Astor explains that his contributive writing to the Times helps promote not only MC, but also the release of his new book.

“Rebels on the Border: Civil War Emancipation and the Reconstruction of Kentucky and Missouri” is scheduled to be released in early May and is available on Amazon for preorder now.

The book tracks the late 1860s, following the Civil War.

“It’s about grass roots, both black and white,” Astor said. “It documents black slaves trying to free themselves by joining the army. Fifty-seven percent of military-age black men joined the army.”

“The consensus during the early part of the war was that you support both slavery and union,” Astor continued. “But there was duel rebellion: one side confederates, one side slaves, and it happens on ground level. I take it into the post-war period.”

“African-Americans were trying to help themselves,” he said. “And what people don’t seem to understand is that violence in the 19th century was expected by democracy. There was a real transformation through politics. There were groups that predate the Ku Klux Klan called regulators and crazy riots in Kentucky.”

Astor explained that he ends the book in the year 1870, after the 15th Amendment is passed.

“My idea is to upturn the Civil War inside out,” Astor said with passion. “If the Civil War is really the North against the South, what I’m thinking is let’s start in between the North and the South and then turn it inside out.”

“We need to think of the Civil War in Thirds,” he said. “There is the industrial North, a deep plantation South, but in the middle is this huge mixed section of the country. Some are technically free states and some are technically slave states.”

However, Astor is not finished with his publishing career. He is working on a new book project on the election of 1816.

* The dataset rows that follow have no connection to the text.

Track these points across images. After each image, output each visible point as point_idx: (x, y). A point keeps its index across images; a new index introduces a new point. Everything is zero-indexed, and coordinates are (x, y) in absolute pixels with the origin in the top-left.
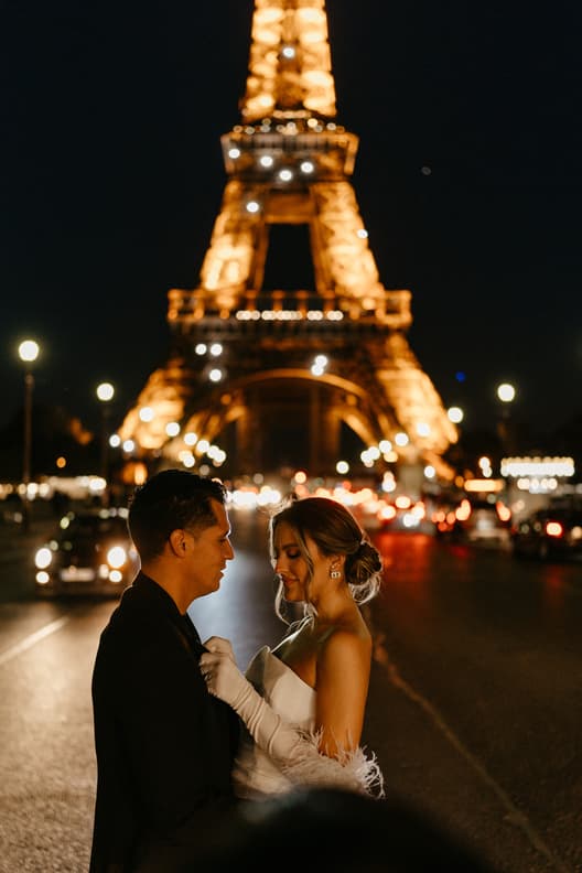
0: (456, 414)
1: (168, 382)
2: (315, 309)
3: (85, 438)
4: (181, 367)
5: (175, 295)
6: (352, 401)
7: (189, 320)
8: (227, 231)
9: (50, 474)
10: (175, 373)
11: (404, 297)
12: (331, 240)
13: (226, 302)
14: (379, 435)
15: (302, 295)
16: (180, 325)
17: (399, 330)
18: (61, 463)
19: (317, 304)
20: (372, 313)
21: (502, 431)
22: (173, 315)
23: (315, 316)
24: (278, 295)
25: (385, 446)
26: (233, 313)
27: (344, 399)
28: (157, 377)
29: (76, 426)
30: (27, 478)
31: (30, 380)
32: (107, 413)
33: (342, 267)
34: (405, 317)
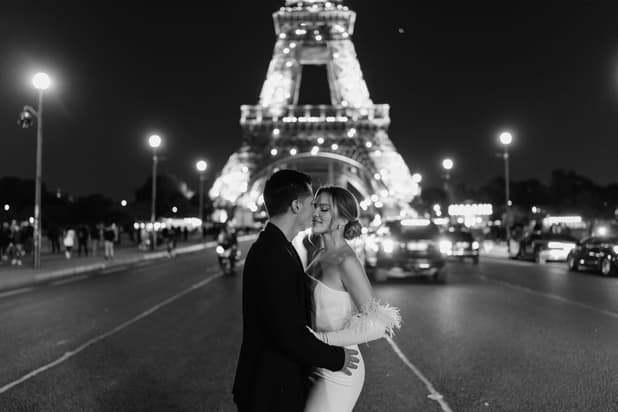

“I’m taking a different approach,” he said. “I am going to look at four different communities supporting each of the four candidates within this election.”

Astor explained that he grew up in North Virginia, outside of Washington, D.C.

“There was not much of a discussion of where I lived,” Astor said. “Nobody had written about it.”

Astor said that the period after slavery is ambiguous in historical writings.

“It’s a complicated area where I’m from and a real mess,” Astor said. “We need to investigate that.”

At Northwestern University, Astor wrote his master’s thesis about Delaware, and other Union border states, which also include Maryland, Missouri and Kentucky.

“I spent a long time looking at newspapers and national archives,” Astor said.

Originally a philosophy major, this passion for history began Astor’s junior year of undergraduate school when he was studying Scottish history at the University at Edinburgh.

 

“I worked at a consulting firm for a while,” Astor said about his time after undergraduate school. “I was bored out of my wits.”

He soon decided to follow his passion and switch careers, going to graduate school for history.

When this history buff is not teaching or writing, he spends time with his two boys: Henry, who is 10 years old, and Teddy, 7.

“Henry is a chip off the old block,” Astor said proudly. “He is working on a history presentation right now on Miles Horton. It’s great.”

However, there is more history to the Astor name than Dr. Astor and his son. His grandmother, Lilian Friedman Astor, is the creator of the cartoon “Betty Boop.”

She was hired out of high school by Fleischer Studios, known for creating “Popeye” and “Raggedy Anne and Andy.”

“She was so talented that she was secretly promoted from an inker to an animator,” Astor said. “No woman had ever done anything like that before.”

“Betty Boop” was originally a dog with long ears, but Lilian Friedman Astor transformed the cartoon into a flapper-type woman, changing the ears to earrings.

“She drew several Betty Boops,” Astor said, pointing to an original drawing by his   grandmother hanging on his office door. “She was a woman before her time.”

“In fact, we still have the letter from when she applied to Disney,” Astor added. “It said, ‘We don’t hire girls in our studio.’”

Astor, through his New York Times articles and other writings, as well as his talent for teaching, is following in his grandmother’s footsteps by making history, and sharing it with others.